ABOUT THIS EXERCISE >> Scan the entries line by line and return those with "Target".

INFORMATION SUPPLIED >>
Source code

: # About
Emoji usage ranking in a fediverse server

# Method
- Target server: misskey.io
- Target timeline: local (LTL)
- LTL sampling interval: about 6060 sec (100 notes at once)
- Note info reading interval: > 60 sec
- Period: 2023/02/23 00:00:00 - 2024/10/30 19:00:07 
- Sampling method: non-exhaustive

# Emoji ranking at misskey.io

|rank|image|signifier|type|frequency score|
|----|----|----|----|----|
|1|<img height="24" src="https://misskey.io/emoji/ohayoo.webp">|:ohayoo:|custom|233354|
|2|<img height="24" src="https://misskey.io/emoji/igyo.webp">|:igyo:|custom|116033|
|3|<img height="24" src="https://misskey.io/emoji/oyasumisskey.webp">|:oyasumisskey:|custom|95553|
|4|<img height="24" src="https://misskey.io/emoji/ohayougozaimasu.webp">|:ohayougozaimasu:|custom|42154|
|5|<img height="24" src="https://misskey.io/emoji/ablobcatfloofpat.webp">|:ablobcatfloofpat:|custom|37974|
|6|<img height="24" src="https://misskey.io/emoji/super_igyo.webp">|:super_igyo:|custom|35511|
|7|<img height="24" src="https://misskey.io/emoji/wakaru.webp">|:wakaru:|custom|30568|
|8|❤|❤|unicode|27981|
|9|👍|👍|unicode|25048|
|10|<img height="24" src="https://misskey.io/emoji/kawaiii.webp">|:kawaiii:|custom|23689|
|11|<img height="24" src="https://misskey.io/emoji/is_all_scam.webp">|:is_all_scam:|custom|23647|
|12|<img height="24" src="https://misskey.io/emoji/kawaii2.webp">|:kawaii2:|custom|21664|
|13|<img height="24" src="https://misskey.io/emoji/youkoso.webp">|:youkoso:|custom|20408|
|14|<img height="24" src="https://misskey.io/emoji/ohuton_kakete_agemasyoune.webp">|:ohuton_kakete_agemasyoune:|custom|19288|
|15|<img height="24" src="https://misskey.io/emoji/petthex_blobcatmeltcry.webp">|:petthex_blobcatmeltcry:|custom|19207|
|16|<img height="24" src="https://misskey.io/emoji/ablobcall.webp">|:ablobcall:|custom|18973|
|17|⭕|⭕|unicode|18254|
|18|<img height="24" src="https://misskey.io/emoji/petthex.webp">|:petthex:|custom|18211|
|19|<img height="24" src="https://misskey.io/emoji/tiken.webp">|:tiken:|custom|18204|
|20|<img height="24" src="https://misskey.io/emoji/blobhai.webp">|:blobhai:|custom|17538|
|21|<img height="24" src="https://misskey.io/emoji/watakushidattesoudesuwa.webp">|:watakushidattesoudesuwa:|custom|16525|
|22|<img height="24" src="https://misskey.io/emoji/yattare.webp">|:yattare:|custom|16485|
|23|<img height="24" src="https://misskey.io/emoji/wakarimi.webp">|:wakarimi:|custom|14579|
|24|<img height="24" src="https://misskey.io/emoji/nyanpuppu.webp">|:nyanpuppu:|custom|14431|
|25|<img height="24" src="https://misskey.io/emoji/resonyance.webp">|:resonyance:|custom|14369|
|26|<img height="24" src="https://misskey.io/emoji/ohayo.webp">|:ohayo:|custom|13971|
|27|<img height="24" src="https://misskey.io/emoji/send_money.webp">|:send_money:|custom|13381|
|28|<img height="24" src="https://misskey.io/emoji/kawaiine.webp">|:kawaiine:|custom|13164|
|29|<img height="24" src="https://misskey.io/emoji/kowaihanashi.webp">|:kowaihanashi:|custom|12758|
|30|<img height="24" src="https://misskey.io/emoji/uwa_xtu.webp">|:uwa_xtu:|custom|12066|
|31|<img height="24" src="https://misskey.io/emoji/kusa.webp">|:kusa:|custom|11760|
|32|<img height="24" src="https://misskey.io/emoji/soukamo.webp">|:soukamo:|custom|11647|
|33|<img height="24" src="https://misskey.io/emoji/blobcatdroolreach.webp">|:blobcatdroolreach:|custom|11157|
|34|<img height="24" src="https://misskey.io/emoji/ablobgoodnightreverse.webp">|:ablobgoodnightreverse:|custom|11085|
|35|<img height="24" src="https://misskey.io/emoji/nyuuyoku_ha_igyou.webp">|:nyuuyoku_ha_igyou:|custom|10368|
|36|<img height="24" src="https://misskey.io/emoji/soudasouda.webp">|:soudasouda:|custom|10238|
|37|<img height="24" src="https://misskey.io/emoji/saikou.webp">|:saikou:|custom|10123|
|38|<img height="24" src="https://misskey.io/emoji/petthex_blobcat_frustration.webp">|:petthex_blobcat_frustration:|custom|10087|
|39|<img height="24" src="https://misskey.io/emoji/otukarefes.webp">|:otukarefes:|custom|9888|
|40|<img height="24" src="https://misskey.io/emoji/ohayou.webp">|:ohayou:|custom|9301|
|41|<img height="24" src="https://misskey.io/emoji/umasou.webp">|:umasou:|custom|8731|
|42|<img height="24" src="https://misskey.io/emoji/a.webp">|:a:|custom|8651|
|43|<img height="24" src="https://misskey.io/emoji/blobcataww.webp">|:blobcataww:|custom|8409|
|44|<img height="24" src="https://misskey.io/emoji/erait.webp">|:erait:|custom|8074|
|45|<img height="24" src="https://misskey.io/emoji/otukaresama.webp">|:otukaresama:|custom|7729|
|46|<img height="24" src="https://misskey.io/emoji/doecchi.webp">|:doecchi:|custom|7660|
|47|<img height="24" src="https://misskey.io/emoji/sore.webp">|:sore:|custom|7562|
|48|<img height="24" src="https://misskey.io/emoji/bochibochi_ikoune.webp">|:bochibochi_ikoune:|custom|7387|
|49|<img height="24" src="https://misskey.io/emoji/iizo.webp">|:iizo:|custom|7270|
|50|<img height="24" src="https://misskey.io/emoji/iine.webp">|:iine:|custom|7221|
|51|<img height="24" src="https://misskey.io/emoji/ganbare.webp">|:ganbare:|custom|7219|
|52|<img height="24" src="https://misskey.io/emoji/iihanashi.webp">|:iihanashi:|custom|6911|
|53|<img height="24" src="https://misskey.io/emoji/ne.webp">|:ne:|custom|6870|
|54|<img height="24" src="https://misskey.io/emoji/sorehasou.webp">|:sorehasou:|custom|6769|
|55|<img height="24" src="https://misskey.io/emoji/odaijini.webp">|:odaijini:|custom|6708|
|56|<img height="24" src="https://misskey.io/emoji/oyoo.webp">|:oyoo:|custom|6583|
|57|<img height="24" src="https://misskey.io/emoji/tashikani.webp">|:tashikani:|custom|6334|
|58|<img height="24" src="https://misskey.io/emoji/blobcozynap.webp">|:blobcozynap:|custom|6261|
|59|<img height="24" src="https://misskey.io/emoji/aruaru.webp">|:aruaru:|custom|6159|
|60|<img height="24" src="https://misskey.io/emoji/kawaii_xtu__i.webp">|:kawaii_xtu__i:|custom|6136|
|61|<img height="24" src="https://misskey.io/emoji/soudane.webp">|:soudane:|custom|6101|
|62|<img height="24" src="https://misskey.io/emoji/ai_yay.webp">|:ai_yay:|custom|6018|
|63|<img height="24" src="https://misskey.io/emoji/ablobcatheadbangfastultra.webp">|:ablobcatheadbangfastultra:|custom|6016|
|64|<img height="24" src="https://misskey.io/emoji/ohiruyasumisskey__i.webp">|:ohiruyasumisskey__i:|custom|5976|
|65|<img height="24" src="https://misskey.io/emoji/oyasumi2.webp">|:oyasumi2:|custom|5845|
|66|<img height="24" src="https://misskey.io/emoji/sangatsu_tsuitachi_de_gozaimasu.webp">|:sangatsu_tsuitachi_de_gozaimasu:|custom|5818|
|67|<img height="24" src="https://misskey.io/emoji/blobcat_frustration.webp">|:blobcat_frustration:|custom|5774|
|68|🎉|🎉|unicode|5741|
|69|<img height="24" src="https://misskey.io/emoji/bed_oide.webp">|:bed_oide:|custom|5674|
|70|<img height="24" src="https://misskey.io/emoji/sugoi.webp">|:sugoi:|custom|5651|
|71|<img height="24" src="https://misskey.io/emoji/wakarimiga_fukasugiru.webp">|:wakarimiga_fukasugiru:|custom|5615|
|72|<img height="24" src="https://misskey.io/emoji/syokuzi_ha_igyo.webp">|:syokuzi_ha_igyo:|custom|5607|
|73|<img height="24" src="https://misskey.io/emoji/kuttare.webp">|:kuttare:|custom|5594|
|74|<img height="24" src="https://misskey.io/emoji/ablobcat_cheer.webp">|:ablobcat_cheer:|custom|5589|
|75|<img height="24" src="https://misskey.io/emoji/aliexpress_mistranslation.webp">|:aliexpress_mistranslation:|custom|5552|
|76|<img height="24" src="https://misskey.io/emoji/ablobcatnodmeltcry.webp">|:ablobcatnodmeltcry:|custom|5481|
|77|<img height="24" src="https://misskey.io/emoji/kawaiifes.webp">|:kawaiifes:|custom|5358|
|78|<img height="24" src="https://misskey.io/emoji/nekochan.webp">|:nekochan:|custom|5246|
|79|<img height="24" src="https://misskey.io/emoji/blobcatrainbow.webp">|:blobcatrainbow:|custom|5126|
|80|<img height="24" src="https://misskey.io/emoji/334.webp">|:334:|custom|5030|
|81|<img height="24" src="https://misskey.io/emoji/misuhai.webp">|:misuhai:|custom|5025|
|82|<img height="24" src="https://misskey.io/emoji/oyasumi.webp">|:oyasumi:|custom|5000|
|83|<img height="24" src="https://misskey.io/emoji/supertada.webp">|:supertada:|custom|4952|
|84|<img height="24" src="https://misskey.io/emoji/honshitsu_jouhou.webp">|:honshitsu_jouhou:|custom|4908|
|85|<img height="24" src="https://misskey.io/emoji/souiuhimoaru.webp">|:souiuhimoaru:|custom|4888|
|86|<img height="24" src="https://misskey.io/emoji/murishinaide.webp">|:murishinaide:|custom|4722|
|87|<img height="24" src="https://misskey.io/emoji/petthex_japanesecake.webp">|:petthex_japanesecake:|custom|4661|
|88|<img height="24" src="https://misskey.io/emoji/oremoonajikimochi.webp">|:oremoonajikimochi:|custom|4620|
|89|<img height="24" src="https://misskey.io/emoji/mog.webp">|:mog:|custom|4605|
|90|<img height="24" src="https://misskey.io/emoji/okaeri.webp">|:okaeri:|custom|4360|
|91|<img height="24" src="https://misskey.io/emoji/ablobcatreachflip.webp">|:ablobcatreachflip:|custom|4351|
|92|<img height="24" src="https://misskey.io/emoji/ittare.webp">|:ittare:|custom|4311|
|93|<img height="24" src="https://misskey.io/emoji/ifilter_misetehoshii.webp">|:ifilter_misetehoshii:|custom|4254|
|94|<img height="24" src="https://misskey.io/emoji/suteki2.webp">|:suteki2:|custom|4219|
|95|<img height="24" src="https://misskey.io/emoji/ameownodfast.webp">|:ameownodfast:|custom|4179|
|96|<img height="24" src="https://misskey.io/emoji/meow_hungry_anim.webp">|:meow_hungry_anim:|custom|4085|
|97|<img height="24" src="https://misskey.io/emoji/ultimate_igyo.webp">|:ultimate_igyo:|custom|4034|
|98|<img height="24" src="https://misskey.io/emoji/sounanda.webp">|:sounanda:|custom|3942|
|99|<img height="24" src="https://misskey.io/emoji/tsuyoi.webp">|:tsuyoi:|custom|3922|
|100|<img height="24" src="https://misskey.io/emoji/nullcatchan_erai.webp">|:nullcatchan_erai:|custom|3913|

ANSWER TO THE EXERCISE >>
- Target server: misskey.io
- Target timeline: local (LTL)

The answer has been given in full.